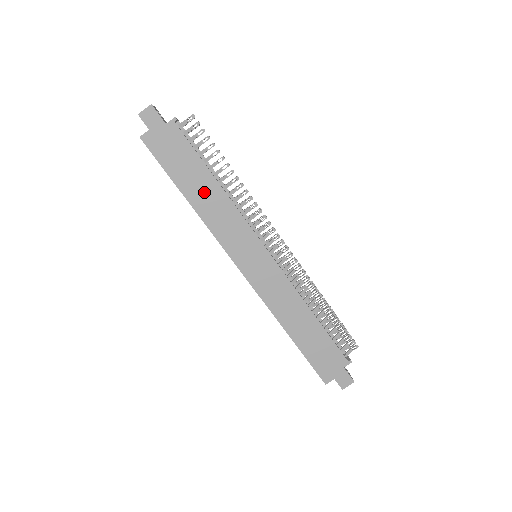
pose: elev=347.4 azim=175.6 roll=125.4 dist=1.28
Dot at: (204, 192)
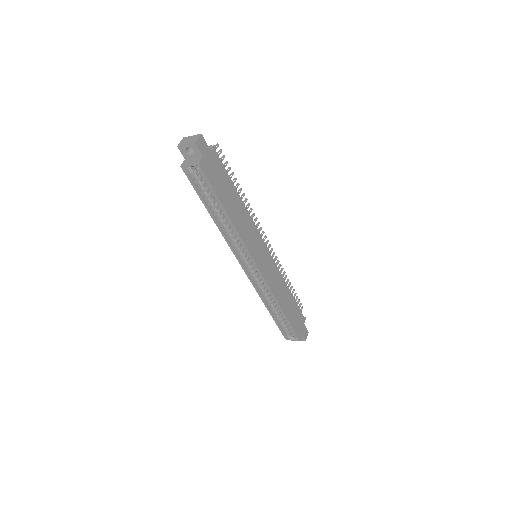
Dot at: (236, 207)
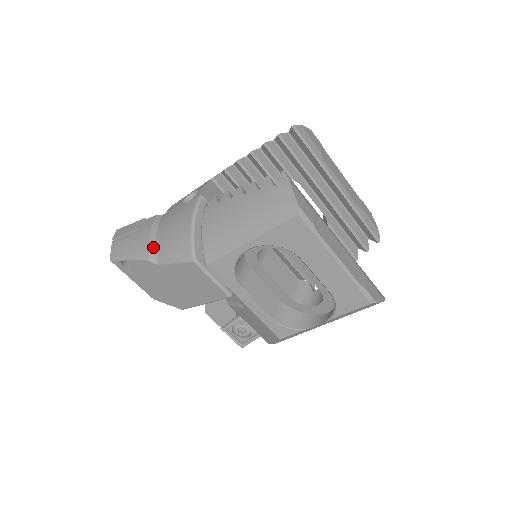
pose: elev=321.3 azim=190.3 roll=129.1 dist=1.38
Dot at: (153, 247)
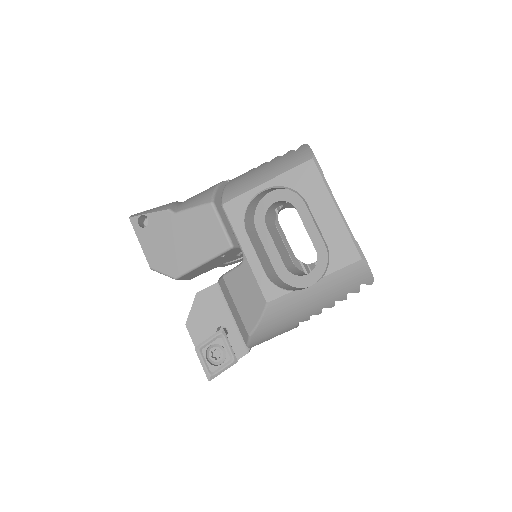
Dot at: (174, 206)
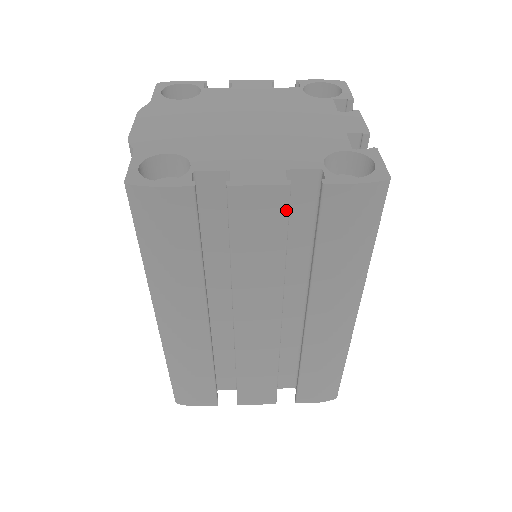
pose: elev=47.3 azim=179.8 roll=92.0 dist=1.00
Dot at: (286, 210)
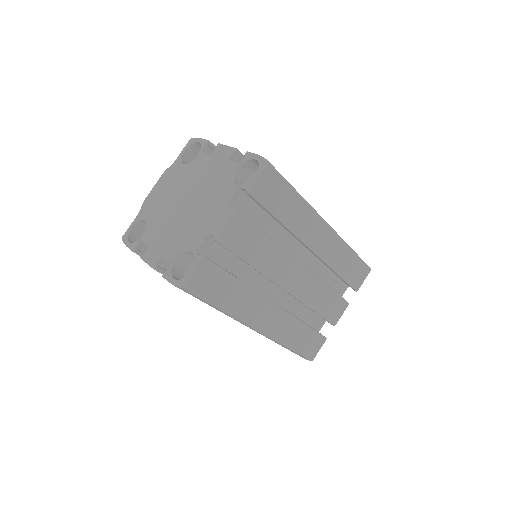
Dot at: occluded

Problem requirements:
Edit the rows above by swapping each "pose" for "view" and changing nothing else. Write the rows out again without the pictures.

Response:
view: elev=347.4 azim=175.6 roll=125.4 dist=1.28
Dot at: (204, 192)
Dot at: (236, 207)
view: elev=321.3 azim=190.3 roll=129.1 dist=1.38
Dot at: (153, 247)
Dot at: (174, 206)
view: elev=47.3 azim=179.8 roll=92.0 dist=1.00
Dot at: (286, 210)
Dot at: occluded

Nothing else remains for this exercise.